#### Try it:
Where the string "graph" appears in a line of the data, show that line.

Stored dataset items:
________
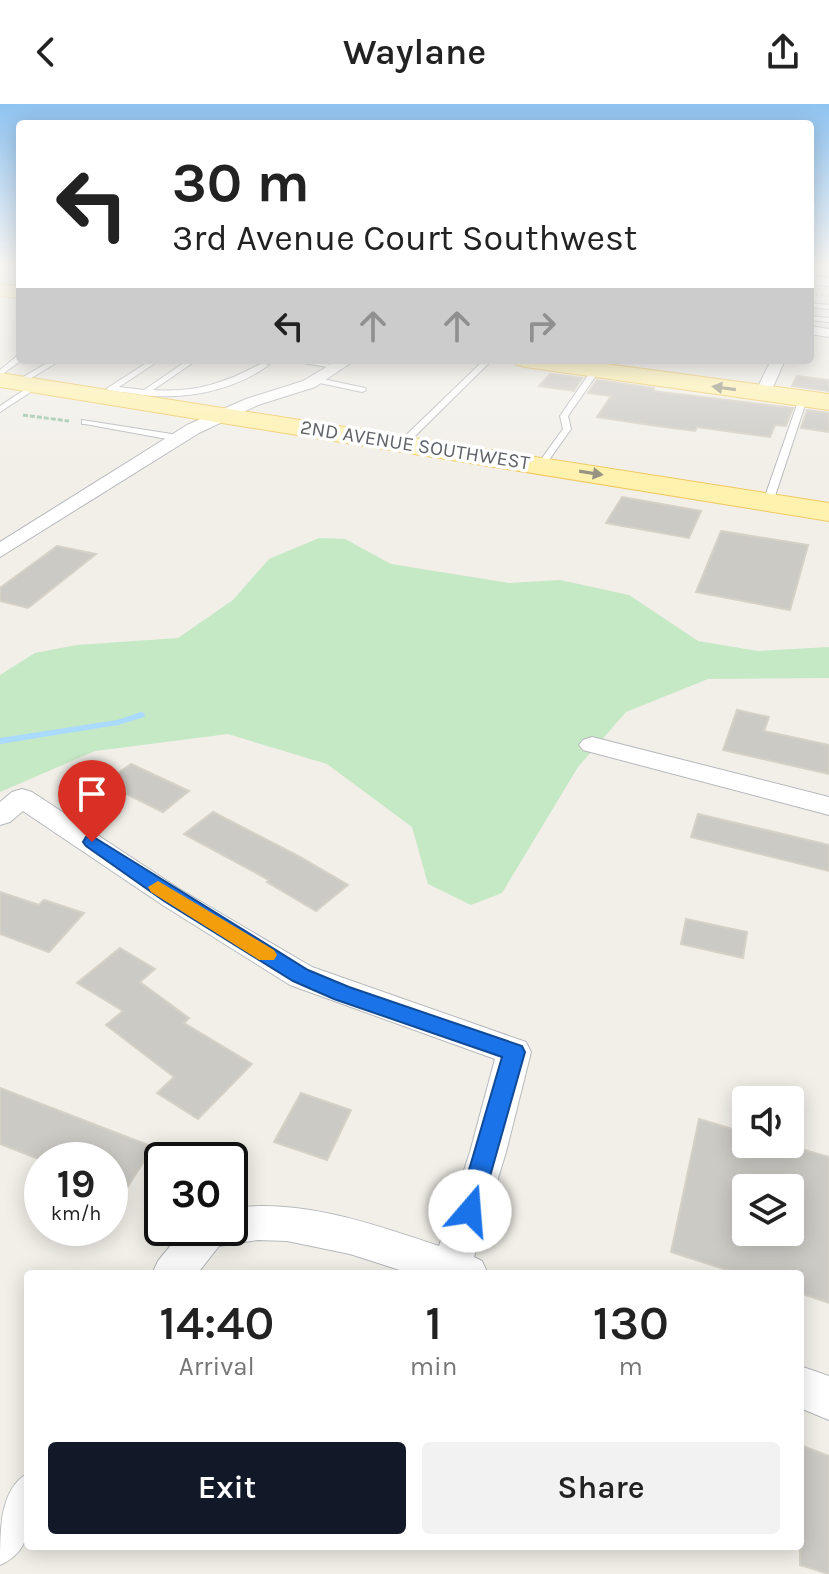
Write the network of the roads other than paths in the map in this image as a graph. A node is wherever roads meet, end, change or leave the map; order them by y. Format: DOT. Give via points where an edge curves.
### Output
graph roads {
  1 [pos="46,364"];
  2 [pos="150,364"];
  3 [pos="187,364"];
  4 [pos="344,364"];
  5 [pos="484,364"];
  6 [pos="553,364"];
  7 [pos="776,364"];
  8 [pos="265,365"];
  9 [pos="596,370"];
  10 [pos="15,376"];
  11 [pos="318,380"];
  12 [pos="362,390"];
  13 [pos="106,392"];
  14 [pos="144,393"];
  15 [pos="763,393"];
  16 [pos="803,399"];
  17 [pos="829,402"];
  18 [pos="0,410"];
  19 [pos="222,415"];
  20 [pos="85,422"];
  21 [pos="178,438"];
  22 [pos="403,443"];
  23 [pos="541,465"];
  24 [pos="768,502"];
  25 [pos="829,512"];
  26 [pos="0,551"];
  27 [pos="592,745"];
  28 [pos="829,806"];
  29 [pos="11,807"];
  30 [pos="248,1221"];
  31 [pos="201,1246"];
  32 [pos="176,1270"];
  33 [pos="457,1270"];
  34 [pos="460,1270"];
  35 [pos="804,1389"];
  36 [pos="829,1398"];
  37 [pos="24,1502"];
  38 [pos="0,1541"];
  1 -- 10 [label="lane"];
  2 -- 13 [label="lane"];
  3 -- 14 [label="lane"];
  4 -- 11 [label="street"];
  5 -- 22 [label="lane"];
  6 -- 9 [label="main road"];
  7 -- 15 [label="street"];
  8 -- 14 [label="lane" via="195,394"];
  15 -- 9 [label="main road, one-way"];
  9 -- 23 [label="lane" via="564,416 567,429"];
  10 -- 13 [label="main road, 2ND AVENUE SOUTHWEST"];
  10 -- 18 [label="lane"];
  11 -- 12 [label="lane"];
  11 -- 19 [label="street"];
  13 -- 14 [label="lane"];
  13 -- 19 [label="main road, 2ND AVENUE SOUTHWEST"];
  15 -- 16 [label="main road"];
  16 -- 17 [label="main road"];
  16 -- 24 [label="lane"];
  19 -- 21 [label="street"];
  19 -- 22 [label="main road, 2ND AVENUE SOUTHWEST"];
  20 -- 21 [label="lane"];
  21 -- 26 [label="street"];
  22 -- 23 [label="main road, 2ND AVENUE SOUTHWEST"];
  23 -- 24 [label="main road, 2ND AVENUE SOUTHWEST, one-way"];
  24 -- 25 [label="main road, 2ND AVENUE SOUTHWEST"];
  27 -- 28 [label="street"];
  29 -- 34 [label="street" via="301,976 514,1052"];
  30 -- 33 [label="street" via="304,1224"];
  31 -- 32 [label="street"];
  35 -- 36 [label="street"];
  37 -- 38 [label="street"];
}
________
#### Exercise response:
Write the network of the roads other than paths in the map in this image as a graph. A node is wherever roads meet, end, change or leave the map; order them by y. Format: DOT. Give via points where an edge curves.
graph roads {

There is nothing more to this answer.